Tony Hawk’s name is synonymous with everything extreme sports, from events to shoes to appearances in Jackass. But almost every gamer knows the sad story of his video game series, falling on hard times after the miserable diversions, RIDE and Shred.
Tony Hawk is back with a vengeance in 2012 with some classic tricks. Tony Hawk’s Pro Skater HD is the best thing to happen to the old franchise in several years, sure to make some new fans while pleasing the old alike.
If you’re looking for a deep adventure of a down-on-his-luck skater, doing whatever it takes to get noticed, persevering through rough betrayals and a difficult life that takes him to the streets before desired rise to stardom, you’re way out of luck.
Tony Hawk’s Pro Skater HD is completely absent of any plot. Instead, it incorporates the goals of the classic games of the franchise, focussing on pulling off the biggest combos and collecting random items in each stage.
Players start off by picking a skater from eight available, each with their own stats, special moves and style. Jumping straight into the Career mode from there, gamers start with a single stage with its own goals for score, collecting cash and other assorted items, and completed stage specific tricks. Each completed goal earns cash to spend on new tricks and increase stats while getting players one step closer to unlocking the next stage.
There are also several other modes to play, such as Hawkman, a Pac-Man style mode where players have to pull off specific trick types to grab icons, and Projectives, a much more difficult version of Career mode.

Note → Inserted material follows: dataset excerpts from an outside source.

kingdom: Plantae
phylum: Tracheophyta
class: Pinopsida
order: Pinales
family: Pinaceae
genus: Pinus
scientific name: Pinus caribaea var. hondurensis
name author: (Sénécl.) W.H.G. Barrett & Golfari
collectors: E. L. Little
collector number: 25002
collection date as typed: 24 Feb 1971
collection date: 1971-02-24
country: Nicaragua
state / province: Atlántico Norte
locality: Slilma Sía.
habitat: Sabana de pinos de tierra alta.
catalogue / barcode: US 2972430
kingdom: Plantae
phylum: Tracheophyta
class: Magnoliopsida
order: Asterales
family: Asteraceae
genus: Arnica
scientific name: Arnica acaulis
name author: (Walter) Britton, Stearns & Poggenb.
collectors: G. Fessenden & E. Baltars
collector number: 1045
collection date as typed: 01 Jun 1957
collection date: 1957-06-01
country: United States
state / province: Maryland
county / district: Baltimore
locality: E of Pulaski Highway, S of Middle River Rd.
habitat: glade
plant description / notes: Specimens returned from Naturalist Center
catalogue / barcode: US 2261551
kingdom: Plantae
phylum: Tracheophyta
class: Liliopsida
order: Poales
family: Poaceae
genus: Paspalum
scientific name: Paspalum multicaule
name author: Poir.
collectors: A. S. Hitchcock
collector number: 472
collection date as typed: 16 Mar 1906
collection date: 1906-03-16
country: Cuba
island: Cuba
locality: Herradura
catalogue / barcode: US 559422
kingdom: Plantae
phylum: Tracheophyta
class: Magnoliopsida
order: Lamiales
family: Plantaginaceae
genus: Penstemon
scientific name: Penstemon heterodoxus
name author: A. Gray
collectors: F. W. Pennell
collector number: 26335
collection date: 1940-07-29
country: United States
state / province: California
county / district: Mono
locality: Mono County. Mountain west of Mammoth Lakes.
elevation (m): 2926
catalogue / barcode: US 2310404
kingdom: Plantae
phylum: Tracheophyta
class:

The extra modes will provide good replayability, taking even seasoned skaters several more hours to complete.
The Tony Hawk’s Pro Skater franchise has inspired the gameplay of just about every extreme sports game in the last 15 years, so most people will be familiar with the game even if they haven’t played the series before. Players ollie by using the A button and perform tricks by pressing either X,Y, or B with a direction on the left analog stick. Getting tons of points isn’t as simple as pressing few buttons. The most points come from stringing grab, flip, grind and manual tricks together and finding the best lines available in the level. Using the environment well is the biggest factor in determining a skater’s success.
The highest point scoring special tricks are also back and still done by pressing two directions in sequence and a button. Players will begin with only 3 special moves, but can use up to 5 as they earn cash and buy more.
The Tony Hawk’s Pro Skater gameplay formula remains tons of fun after all these years, but it does have several noticeable issues. The game has been completely rebuilt from the ground up, which ends up being a double edged sword. The gameplay and physics feel very similar, but the biggest problems end up coming from glitches and balances that were made. Usually combos will hold up until landing or a bail, but there are many times that random bails will occur. Another change was the adjustment of point values with a large number of tricks, leading to some tricks being almost entirely useless. These are things that casual fans might not notice as much, but I know dedicated fans of the past, like myself, will be pretty upset when a million point combo goes down the drain for no apparent reason.
The other big issue is with the level layouts. The seven most popular stages from the first two games have been included in THPS HD (three from THPS and four from THPS2). However, the mechanics of the Tony Hawk’s Pro Skater HD are based on the second game of the series, which made drastic changes by adding the manual and wall ride. This causes some big problems with combo lines—the preset lines that players can use to score long combos—because the stages of the first game aren’t designed with the mechanics of the second game in mind. This might not be clear or all that important to new players, but for veterans, it will be infuriating not to be able to trick the way they’re used to.
Tony Hawk’s Pro Skater was well known for its excellent soundtracks in the past, which always perfectly captured skating culture with an eclectic mix of punk, rock, and hip-hop. Tony Hawk’s Pro Skater HD follows in the footsteps of the past games by filling about half of the soundtrack with some iconic tracks of the first two games while rounding out the remainder with new songs. The classic tracks used come from Public Enemy, Bad Religion and more. The newer songs aren’t as interesting or recognizable by any means, but they fit the vibe of the game.
The sound effects seem to be entirely recycled from the old games, which will help old players get into the groove immediately. I still get chills hearing the “BWONG!” from pulling off a special move or the crunching of skin and bone during a bail. There’s nothing realistic about the sound, but then again, there’s nothing realistic about the Pro Skater games either.
One of the best parts of Tony Hawk HD is the visual overhaul that Robomodo has provided. Each of the stages are instantly familiar, but vastly better looking then before. This is no simple up-rezzed rehash of two old games; the graphics have brand new textures with the detail that gamers would expect from a full release today. It won’t blow any minds and it can’t compete with the likes of the SKATE games, but it looks the way a Tony Hawk game should in 2012.
Tony Hawk’s Pro Skater HD isn’t the best game in the series, but there’s some good, classic, wholesome fun to be found for the wannabe pro skaters. The new additions have made it a strong choice for gamers looking to try the series without be forced to play the games on an old console or trying one of the half-hearted releases of this generation.